----- Record set -----

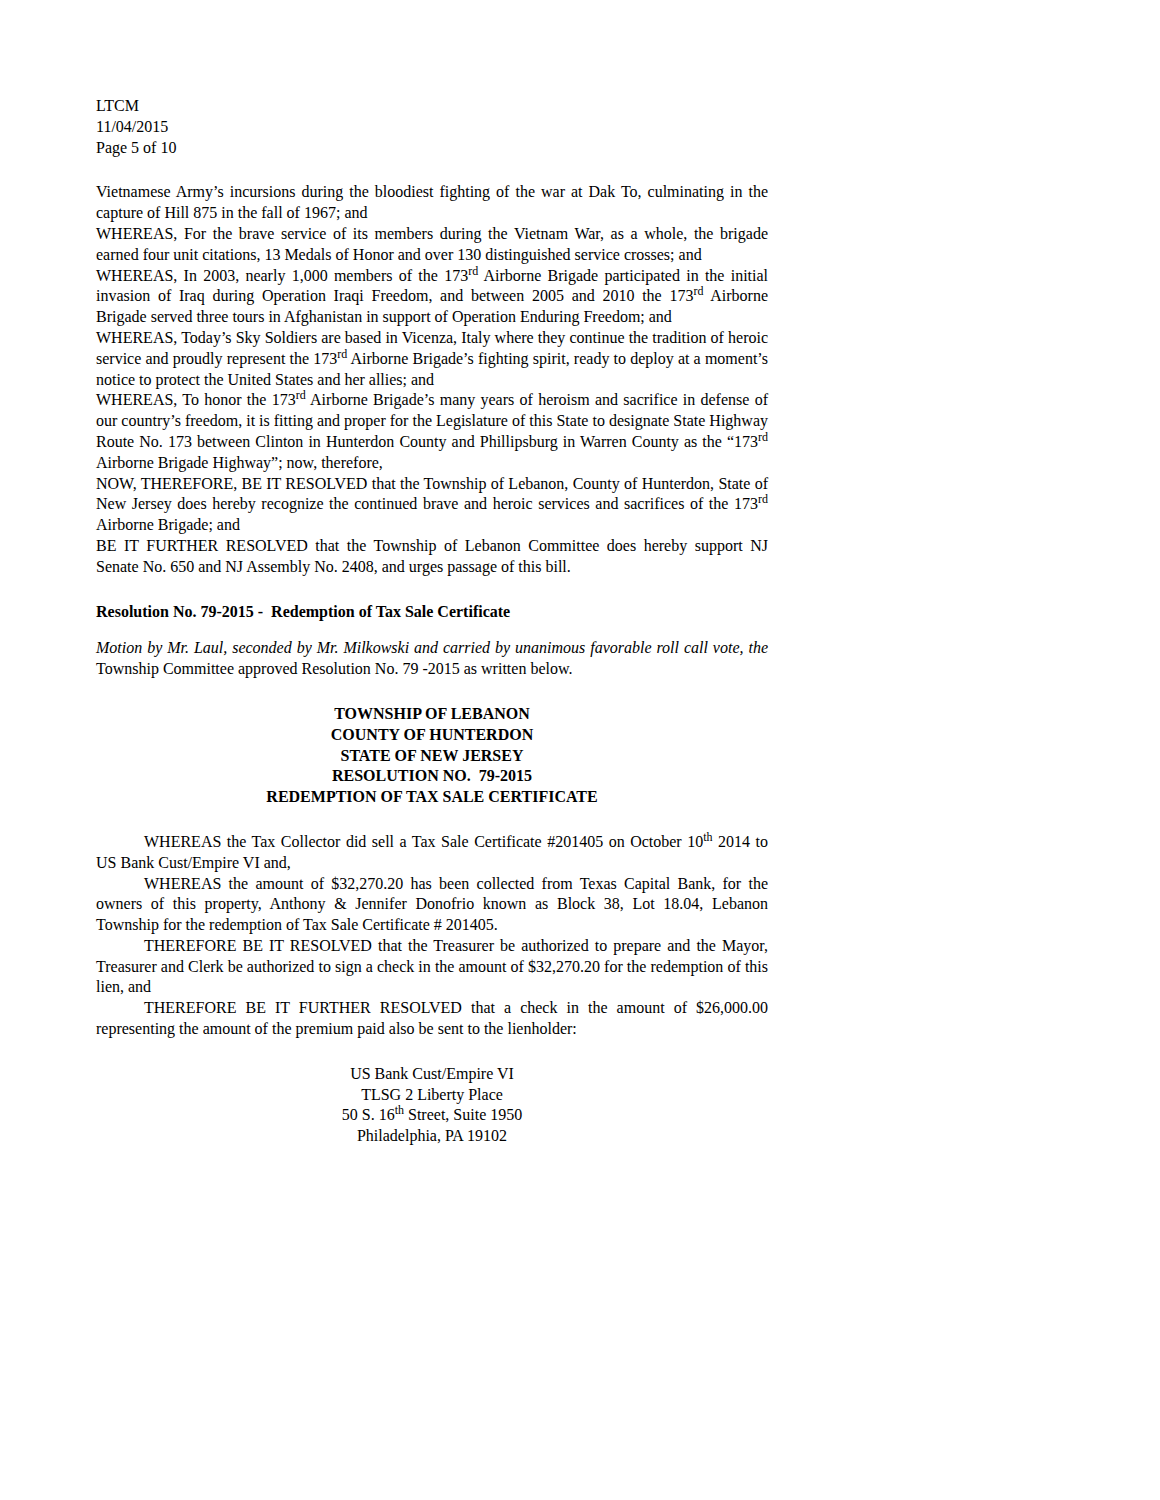LTCM
11/04/2015
Page 5 of 10
Vietnamese Army’s incursions during the bloodiest fighting of the war at Dak To, culminating in the capture of Hill 875 in the fall of 1967; and
WHEREAS, For the brave service of its members during the Vietnam War, as a whole, the brigade earned four unit citations, 13 Medals of Honor and over 130 distinguished service crosses; and
WHEREAS, In 2003, nearly 1,000 members of the 173rd Airborne Brigade participated in the initial invasion of Iraq during Operation Iraqi Freedom, and between 2005 and 2010 the 173rd Airborne Brigade served three tours in Afghanistan in support of Operation Enduring Freedom; and
WHEREAS, Today’s Sky Soldiers are based in Vicenza, Italy where they continue the tradition of heroic service and proudly represent the 173rd Airborne Brigade’s fighting spirit, ready to deploy at a moment’s notice to protect the United States and her allies; and
WHEREAS, To honor the 173rd Airborne Brigade’s many years of heroism and sacrifice in defense of our country’s freedom, it is fitting and proper for the Legislature of this State to designate State Highway Route No. 173 between Clinton in Hunterdon County and Phillipsburg in Warren County as the “173rd Airborne Brigade Highway”; now, therefore,
NOW, THEREFORE, BE IT RESOLVED that the Township of Lebanon, County of Hunterdon, State of New Jersey does hereby recognize the continued brave and heroic services and sacrifices of the 173rd Airborne Brigade; and
BE IT FURTHER RESOLVED that the Township of Lebanon Committee does hereby support NJ Senate No. 650 and NJ Assembly No. 2408, and urges passage of this bill.
Resolution No. 79-2015 - Redemption of Tax Sale Certificate
Motion by Mr. Laul, seconded by Mr. Milkowski and carried by unanimous favorable roll call vote, the Township Committee approved Resolution No. 79 -2015 as written below.
TOWNSHIP OF LEBANON
COUNTY OF HUNTERDON
STATE OF NEW JERSEY
RESOLUTION NO. 79-2015
REDEMPTION OF TAX SALE CERTIFICATE
WHEREAS the Tax Collector did sell a Tax Sale Certificate #201405 on October 10th 2014 to US Bank Cust/Empire VI and,
WHEREAS the amount of $32,270.20 has been collected from Texas Capital Bank, for the owners of this property, Anthony & Jennifer Donofrio known as Block 38, Lot 18.04, Lebanon Township for the redemption of Tax Sale Certificate # 201405.
THEREFORE BE IT RESOLVED that the Treasurer be authorized to prepare and the Mayor, Treasurer and Clerk be authorized to sign a check in the amount of $32,270.20 for the redemption of this lien, and
THEREFORE BE IT FURTHER RESOLVED that a check in the amount of $26,000.00 representing the amount of the premium paid also be sent to the lienholder:
US Bank Cust/Empire VI
TLSG 2 Liberty Place
50 S. 16th Street, Suite 1950
Philadelphia, PA 19102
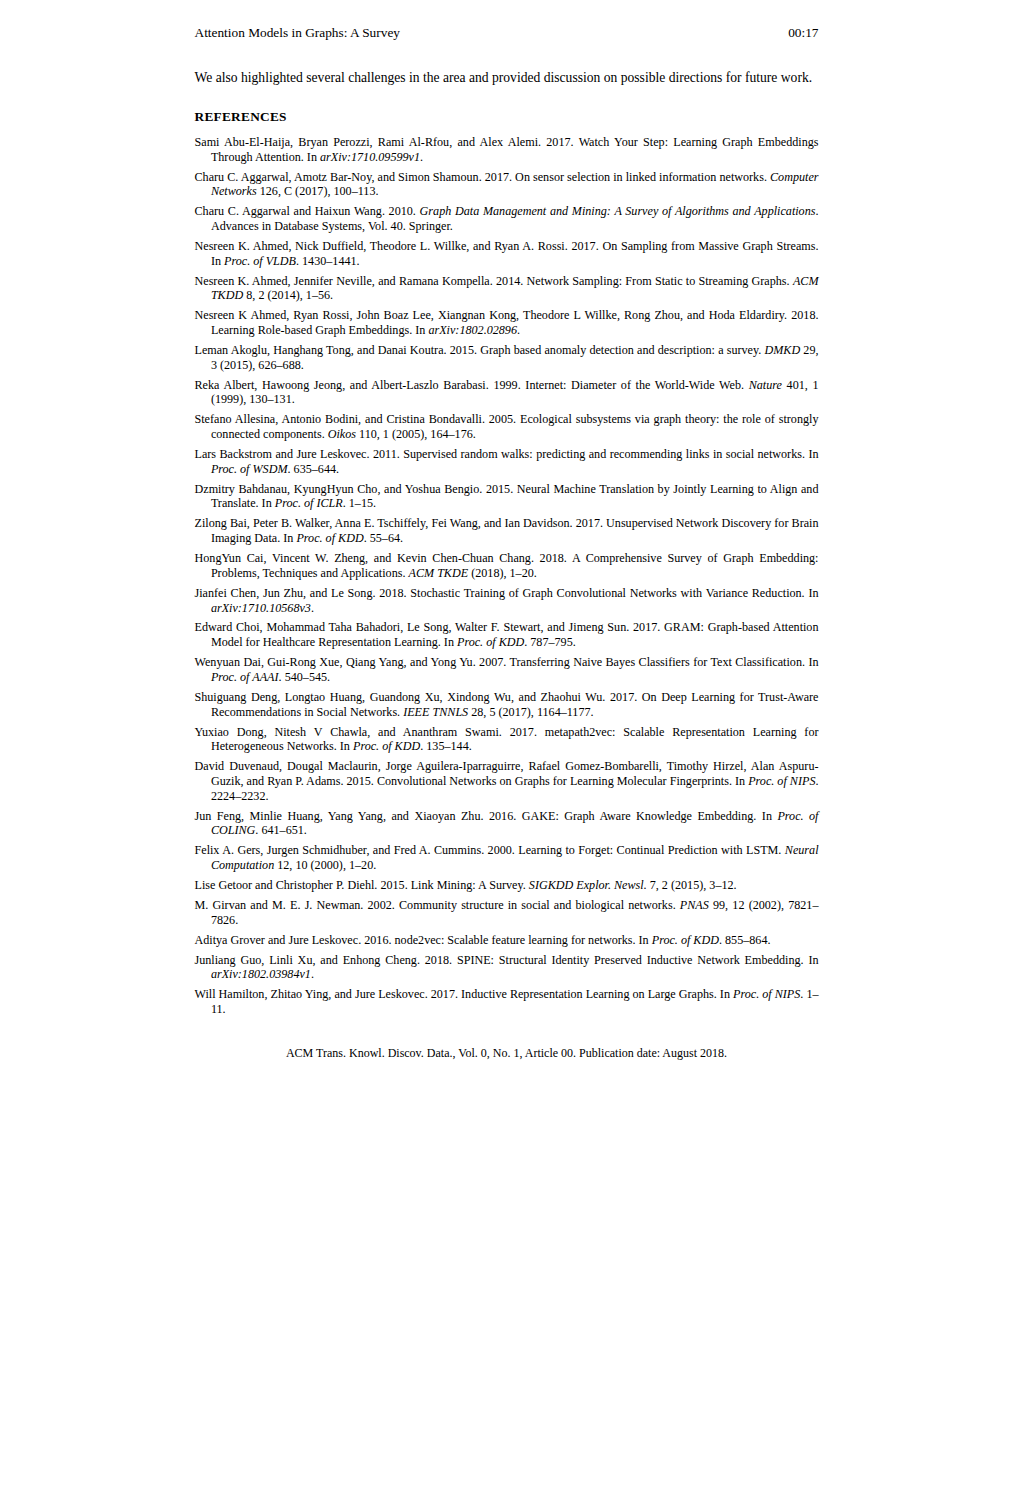Attention Models in Graphs: A Survey 00:17
We also highlighted several challenges in the area and provided discussion on possible directions for future work.
REFERENCES
Sami Abu-El-Haija, Bryan Perozzi, Rami Al-Rfou, and Alex Alemi. 2017. Watch Your Step: Learning Graph Embeddings Through Attention. In arXiv:1710.09599v1.
Charu C. Aggarwal, Amotz Bar-Noy, and Simon Shamoun. 2017. On sensor selection in linked information networks. Computer Networks 126, C (2017), 100–113.
Charu C. Aggarwal and Haixun Wang. 2010. Graph Data Management and Mining: A Survey of Algorithms and Applications. Advances in Database Systems, Vol. 40. Springer.
Nesreen K. Ahmed, Nick Duffield, Theodore L. Willke, and Ryan A. Rossi. 2017. On Sampling from Massive Graph Streams. In Proc. of VLDB. 1430–1441.
Nesreen K. Ahmed, Jennifer Neville, and Ramana Kompella. 2014. Network Sampling: From Static to Streaming Graphs. ACM TKDD 8, 2 (2014), 1–56.
Nesreen K Ahmed, Ryan Rossi, John Boaz Lee, Xiangnan Kong, Theodore L Willke, Rong Zhou, and Hoda Eldardiry. 2018. Learning Role-based Graph Embeddings. In arXiv:1802.02896.
Leman Akoglu, Hanghang Tong, and Danai Koutra. 2015. Graph based anomaly detection and description: a survey. DMKD 29, 3 (2015), 626–688.
Reka Albert, Hawoong Jeong, and Albert-Laszlo Barabasi. 1999. Internet: Diameter of the World-Wide Web. Nature 401, 1 (1999), 130–131.
Stefano Allesina, Antonio Bodini, and Cristina Bondavalli. 2005. Ecological subsystems via graph theory: the role of strongly connected components. Oikos 110, 1 (2005), 164–176.
Lars Backstrom and Jure Leskovec. 2011. Supervised random walks: predicting and recommending links in social networks. In Proc. of WSDM. 635–644.
Dzmitry Bahdanau, KyungHyun Cho, and Yoshua Bengio. 2015. Neural Machine Translation by Jointly Learning to Align and Translate. In Proc. of ICLR. 1–15.
Zilong Bai, Peter B. Walker, Anna E. Tschiffely, Fei Wang, and Ian Davidson. 2017. Unsupervised Network Discovery for Brain Imaging Data. In Proc. of KDD. 55–64.
HongYun Cai, Vincent W. Zheng, and Kevin Chen-Chuan Chang. 2018. A Comprehensive Survey of Graph Embedding: Problems, Techniques and Applications. ACM TKDE (2018), 1–20.
Jianfei Chen, Jun Zhu, and Le Song. 2018. Stochastic Training of Graph Convolutional Networks with Variance Reduction. In arXiv:1710.10568v3.
Edward Choi, Mohammad Taha Bahadori, Le Song, Walter F. Stewart, and Jimeng Sun. 2017. GRAM: Graph-based Attention Model for Healthcare Representation Learning. In Proc. of KDD. 787–795.
Wenyuan Dai, Gui-Rong Xue, Qiang Yang, and Yong Yu. 2007. Transferring Naive Bayes Classifiers for Text Classification. In Proc. of AAAI. 540–545.
Shuiguang Deng, Longtao Huang, Guandong Xu, Xindong Wu, and Zhaohui Wu. 2017. On Deep Learning for Trust-Aware Recommendations in Social Networks. IEEE TNNLS 28, 5 (2017), 1164–1177.
Yuxiao Dong, Nitesh V Chawla, and Ananthram Swami. 2017. metapath2vec: Scalable Representation Learning for Heterogeneous Networks. In Proc. of KDD. 135–144.
David Duvenaud, Dougal Maclaurin, Jorge Aguilera-Iparraguirre, Rafael Gomez-Bombarelli, Timothy Hirzel, Alan Aspuru-Guzik, and Ryan P. Adams. 2015. Convolutional Networks on Graphs for Learning Molecular Fingerprints. In Proc. of NIPS. 2224–2232.
Jun Feng, Minlie Huang, Yang Yang, and Xiaoyan Zhu. 2016. GAKE: Graph Aware Knowledge Embedding. In Proc. of COLING. 641–651.
Felix A. Gers, Jurgen Schmidhuber, and Fred A. Cummins. 2000. Learning to Forget: Continual Prediction with LSTM. Neural Computation 12, 10 (2000), 1–20.
Lise Getoor and Christopher P. Diehl. 2015. Link Mining: A Survey. SIGKDD Explor. Newsl. 7, 2 (2015), 3–12.
M. Girvan and M. E. J. Newman. 2002. Community structure in social and biological networks. PNAS 99, 12 (2002), 7821–7826.
Aditya Grover and Jure Leskovec. 2016. node2vec: Scalable feature learning for networks. In Proc. of KDD. 855–864.
Junliang Guo, Linli Xu, and Enhong Cheng. 2018. SPINE: Structural Identity Preserved Inductive Network Embedding. In arXiv:1802.03984v1.
Will Hamilton, Zhitao Ying, and Jure Leskovec. 2017. Inductive Representation Learning on Large Graphs. In Proc. of NIPS. 1–11.
ACM Trans. Knowl. Discov. Data., Vol. 0, No. 1, Article 00. Publication date: August 2018.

-----

What you need to do: From the material above, set down each entry exactly, but exclude the pictures.

Solution to this problem:
LTCM
11/04/2015
Page 5 of 10
Vietnamese Army’s incursions during the bloodiest fighting of the war at Dak To, culminating in the capture of Hill 875 in the fall of 1967; and
WHEREAS, For the brave service of its members during the Vietnam War, as a whole, the brigade earned four unit citations, 13 Medals of Honor and over 130 distinguished service crosses; and
WHEREAS, In 2003, nearly 1,000 members of the 173rd Airborne Brigade participated in the initial invasion of Iraq during Operation Iraqi Freedom, and between 2005 and 2010 the 173rd Airborne Brigade served three tours in Afghanistan in support of Operation Enduring Freedom; and
WHEREAS, Today’s Sky Soldiers are based in Vicenza, Italy where they continue the tradition of heroic service and proudly represent the 173rd Airborne Brigade’s fighting spirit, ready to deploy at a moment’s notice to protect the United States and her allies; and
WHEREAS, To honor the 173rd Airborne Brigade’s many years of heroism and sacrifice in defense of our country’s freedom, it is fitting and proper for the Legislature of this State to designate State Highway Route No. 173 between Clinton in Hunterdon County and Phillipsburg in Warren County as the “173rd Airborne Brigade Highway”; now, therefore,
NOW, THEREFORE, BE IT RESOLVED that the Township of Lebanon, County of Hunterdon, State of New Jersey does hereby recognize the continued brave and heroic services and sacrifices of the 173rd Airborne Brigade; and
BE IT FURTHER RESOLVED that the Township of Lebanon Committee does hereby support NJ Senate No. 650 and NJ Assembly No. 2408, and urges passage of this bill.
Resolution No. 79-2015 - Redemption of Tax Sale Certificate
Motion by Mr. Laul, seconded by Mr. Milkowski and carried by unanimous favorable roll call vote, the Township Committee approved Resolution No. 79 -2015 as written below.
TOWNSHIP OF LEBANON
COUNTY OF HUNTERDON
STATE OF NEW JERSEY
RESOLUTION NO. 79-2015
REDEMPTION OF TAX SALE CERTIFICATE
WHEREAS the Tax Collector did sell a Tax Sale Certificate #201405 on October 10th 2014 to US Bank Cust/Empire VI and,
WHEREAS the amount of $32,270.20 has been collected from Texas Capital Bank, for the owners of this property, Anthony & Jennifer Donofrio known as Block 38, Lot 18.04, Lebanon Township for the redemption of Tax Sale Certificate # 201405.
THEREFORE BE IT RESOLVED that the Treasurer be authorized to prepare and the Mayor, Treasurer and Clerk be authorized to sign a check in the amount of $32,270.20 for the redemption of this lien, and
THEREFORE BE IT FURTHER RESOLVED that a check in the amount of $26,000.00 representing the amount of the premium paid also be sent to the lienholder:
US Bank Cust/Empire VI
TLSG 2 Liberty Place
50 S. 16th Street, Suite 1950
Philadelphia, PA 19102
Attention Models in Graphs: A Survey 00:17
We also highlighted several challenges in the area and provided discussion on possible directions for future work.
REFERENCES
Sami Abu-El-Haija, Bryan Perozzi, Rami Al-Rfou, and Alex Alemi. 2017. Watch Your Step: Learning Graph Embeddings Through Attention. In arXiv:1710.09599v1.
Charu C. Aggarwal, Amotz Bar-Noy, and Simon Shamoun. 2017. On sensor selection in linked information networks. Computer Networks 126, C (2017), 100–113.
Charu C. Aggarwal and Haixun Wang. 2010. Graph Data Management and Mining: A Survey of Algorithms and Applications. Advances in Database Systems, Vol. 40. Springer.
Nesreen K. Ahmed, Nick Duffield, Theodore L. Willke, and Ryan A. Rossi. 2017. On Sampling from Massive Graph Streams. In Proc. of VLDB. 1430–1441.
Nesreen K. Ahmed, Jennifer Neville, and Ramana Kompella. 2014. Network Sampling: From Static to Streaming Graphs. ACM TKDD 8, 2 (2014), 1–56.
Nesreen K Ahmed, Ryan Rossi, John Boaz Lee, Xiangnan Kong, Theodore L Willke, Rong Zhou, and Hoda Eldardiry. 2018. Learning Role-based Graph Embeddings. In arXiv:1802.02896.
Leman Akoglu, Hanghang Tong, and Danai Koutra. 2015. Graph based anomaly detection and description: a survey. DMKD 29, 3 (2015), 626–688.
Reka Albert, Hawoong Jeong, and Albert-Laszlo Barabasi. 1999. Internet: Diameter of the World-Wide Web. Nature 401, 1 (1999), 130–131.
Stefano Allesina, Antonio Bodini, and Cristina Bondavalli. 2005. Ecological subsystems via graph theory: the role of strongly connected components. Oikos 110, 1 (2005), 164–176.
Lars Backstrom and Jure Leskovec. 2011. Supervised random walks: predicting and recommending links in social networks. In Proc. of WSDM. 635–644.
Dzmitry Bahdanau, KyungHyun Cho, and Yoshua Bengio. 2015. Neural Machine Translation by Jointly Learning to Align and Translate. In Proc. of ICLR. 1–15.
Zilong Bai, Peter B. Walker, Anna E. Tschiffely, Fei Wang, and Ian Davidson. 2017. Unsupervised Network Discovery for Brain Imaging Data. In Proc. of KDD. 55–64.
HongYun Cai, Vincent W. Zheng, and Kevin Chen-Chuan Chang. 2018. A Comprehensive Survey of Graph Embedding: Problems, Techniques and Applications. ACM TKDE (2018), 1–20.
Jianfei Chen, Jun Zhu, and Le Song. 2018. Stochastic Training of Graph Convolutional Networks with Variance Reduction. In arXiv:1710.10568v3.
Edward Choi, Mohammad Taha Bahadori, Le Song, Walter F. Stewart, and Jimeng Sun. 2017. GRAM: Graph-based Attention Model for Healthcare Representation Learning. In Proc. of KDD. 787–795.
Wenyuan Dai, Gui-Rong Xue, Qiang Yang, and Yong Yu. 2007. Transferring Naive Bayes Classifiers for Text Classification. In Proc. of AAAI. 540–545.
Shuiguang Deng, Longtao Huang, Guandong Xu, Xindong Wu, and Zhaohui Wu. 2017. On Deep Learning for Trust-Aware Recommendations in Social Networks. IEEE TNNLS 28, 5 (2017), 1164–1177.
Yuxiao Dong, Nitesh V Chawla, and Ananthram Swami. 2017. metapath2vec: Scalable Representation Learning for Heterogeneous Networks. In Proc. of KDD. 135–144.
David Duvenaud, Dougal Maclaurin, Jorge Aguilera-Iparraguirre, Rafael Gomez-Bombarelli, Timothy Hirzel, Alan Aspuru-Guzik, and Ryan P. Adams. 2015. Convolutional Networks on Graphs for Learning Molecular Fingerprints. In Proc. of NIPS. 2224–2232.
Jun Feng, Minlie Huang, Yang Yang, and Xiaoyan Zhu. 2016. GAKE: Graph Aware Knowledge Embedding. In Proc. of COLING. 641–651.
Felix A. Gers, Jurgen Schmidhuber, and Fred A. Cummins. 2000. Learning to Forget: Continual Prediction with LSTM. Neural Computation 12, 10 (2000), 1–20.
Lise Getoor and Christopher P. Diehl. 2015. Link Mining: A Survey. SIGKDD Explor. Newsl. 7, 2 (2015), 3–12.
M. Girvan and M. E. J. Newman. 2002. Community structure in social and biological networks. PNAS 99, 12 (2002), 7821–7826.
Aditya Grover and Jure Leskovec. 2016. node2vec: Scalable feature learning for networks. In Proc. of KDD. 855–864.
Junliang Guo, Linli Xu, and Enhong Cheng. 2018. SPINE: Structural Identity Preserved Inductive Network Embedding. In arXiv:1802.03984v1.
Will Hamilton, Zhitao Ying, and Jure Leskovec. 2017. Inductive Representation Learning on Large Graphs. In Proc. of NIPS. 1–11.
ACM Trans. Knowl. Discov. Data., Vol. 0, No. 1, Article 00. Publication date: August 2018.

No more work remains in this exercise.